My journey has been anything but easy but it is livable so I can not complain. I began to notice changes happening in my body 5 years ago. My already anemic body was getting worse and there was constant bleeding in my urine! I spent many nights in the ER through the years, endless doctor visits and I was getting no answers!
I was misdiagnosed every time I would end up in the ER. First they said it was Kidney Stones and to drink lots of water, cranberry juice and gave me strong pain medication! This happened several times through the years! Then there was the endless “severe UTI” diagnosis and that was happening more often than I would like. I spent months on antibiotics but my Urologist was still confused about why these symptoms would keep coming back… needless to say I was beginning to feel defeated!

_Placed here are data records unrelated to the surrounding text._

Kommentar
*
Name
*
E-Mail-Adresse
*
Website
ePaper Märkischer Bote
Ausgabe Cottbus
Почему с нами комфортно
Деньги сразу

Every 2-3 weeks I was having these symptoms coming back, doctor appointments ever 2-4 weeks and I was working along with the responsibilities of being a wife and mother! My dark circles under my eyes were beginning to look bad and I was feeling sick and having bad pain in my pelvic area! Work was becoming something I no longer could enjoy because I was in so much physical pain and I knew something was very wrong!
After 1 surgery, 2 cystoscophies and 3 years of confusing doctor appointments I got a referral to Baylor Scott and White hospital where I met the doctor who would FINALLY give me an answer!! I was recently diagnosed with Interstitial Cystitis also known as PBS. Interstitial Cystitis is a Bladder Syndrome that doesn’t have a cure so needless to say I was very upset by the news I had just received!
Interstitial Cystisis facts
- Symptoms include bladder/pelvic pain and pressure. Burning in bladder, fever, ulcers, frequent urination and blood in urine ( typically not visible)
- Often mistaken for UTI
- Symptoms can be mild-severe and chronic.
IC requires a Medical Diagnosis by Cystoscopy, lab testing and imaging. Once diagnosed you will learn about Treatment options including
- Bladder injections
- Physical therapy and surgery
In the US and Europe an estimated 0.5% of people are affected by this syndrome and women are diagnosed 5x more than men.